仁川空港出国ロビーに安全フェンス設置、中国人客の集団割り込み防止なるか

【韓察日報】仁川国際空港で中国人乗客らによる集団割り込みや不法喫煙といったマナー違反行為が相次ぎ、空港側が安全フェンスの設置や警告体制の強化に踏み切った。韓国SBSなどの報道によると、仁川国際空港公社は第1旅客ターミナル3階の出国ロビーEカウンターの進入路に安全フェンスを設置し、目立ちやすいシートを貼り付ける作業を完了した。

■集団突進で案内職員が負傷…SNS映像で物議
 今回の措置は、先月初めに同カウンターで発生した大規模な秩序混乱を受けたものだ。当時、列に並んでいた中国人行商人ら数十人が順番を無視し、キャリーケースを押しながら身をかがめて遮断線の下を一斉に我先にと入場する様子が捉えられた。この映像がソーシャルメディア(SNS)上で拡散すると、大きな批判が巻き起こった。

 カウンターの受付開始と同時に乗客が一斉に押し寄せたため、現場で案内を担当していた職員が人波に巻き込まれて擦り傷などの怪我を負う事態まで発生した。これに対し空港運営会社は、「乗客の安全を脅かす場合は手続きを拒否する」というデジタル警告文を表示するほか、強硬な物理的措置としてフェンスの設置を進めた。空港運営会社の関係者は「施設の補強以降、新たに割り込み問題は発生していない」とし、「今後も安全要員を随時配置するなど、空港内の秩序維持に努めていく」と語った。

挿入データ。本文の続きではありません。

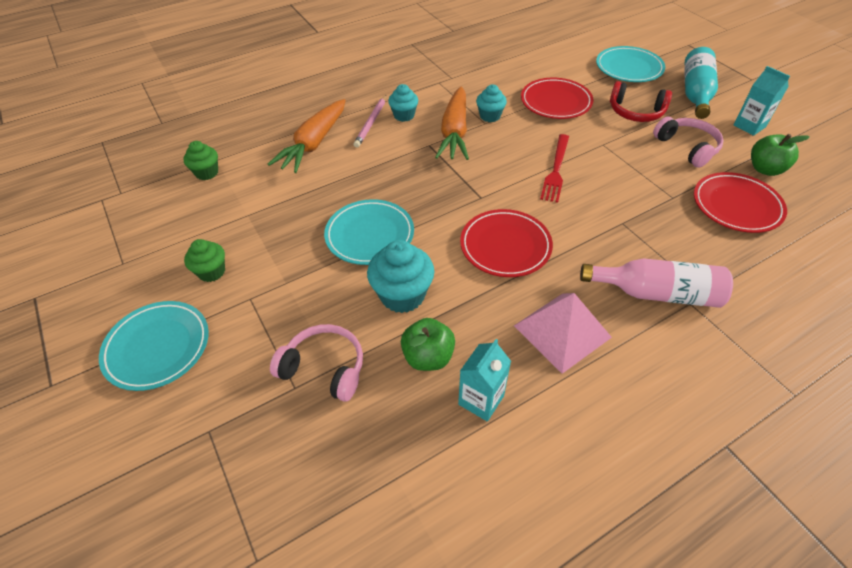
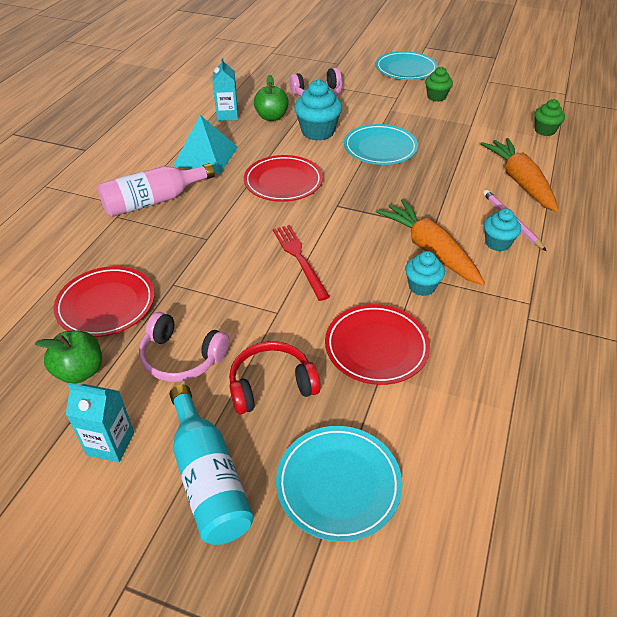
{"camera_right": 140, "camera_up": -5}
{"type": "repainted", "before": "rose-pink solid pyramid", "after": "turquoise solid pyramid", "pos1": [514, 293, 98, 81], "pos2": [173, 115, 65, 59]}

■保安検査後の区域で電子タバコ吸う姿も…高まる利用客の懸念
 一方で、同空港における乗客の迷惑行為は割り込みだけにとどまらない。週刊朝鮮は、第1旅客ターミナルの搭乗口前で電子タバコを吸う女性を巡り、利用客の間で物議が広がっていると報じている。

 問題の女性は中国行きの便の搭乗を待っていた乗客で、周囲で中国語が飛び交っていたことや、指定喫煙室以外の場所で喫煙していたことから「中国人であると推定される」との指摘が上がった。現場は保安検査を終えた後の搭乗待機区域であり、空港内でも特に喫煙が厳格に禁止されている場所だ。こうした相次ぐルール違反や安全上のトラブル発生に対し、一般利用客の不安と懸念は日増しに高まっている。

【編集長の韓察眼】
 今回の混乱は個人のマナー問題にとどまらず、免税品転売を狙う行商人らの過剰競争という構造的課題に起因する。対症療法的なフェンス設置だけでは根本解決とならず、再発防止には手続きの自動化や厳格な罰則適用といった運用の抜本的見直しが不可欠だ。国際ハブ空港としての利便性と秩序維持をいかに両立させるか、当局の実効性ある手腕に注視したい。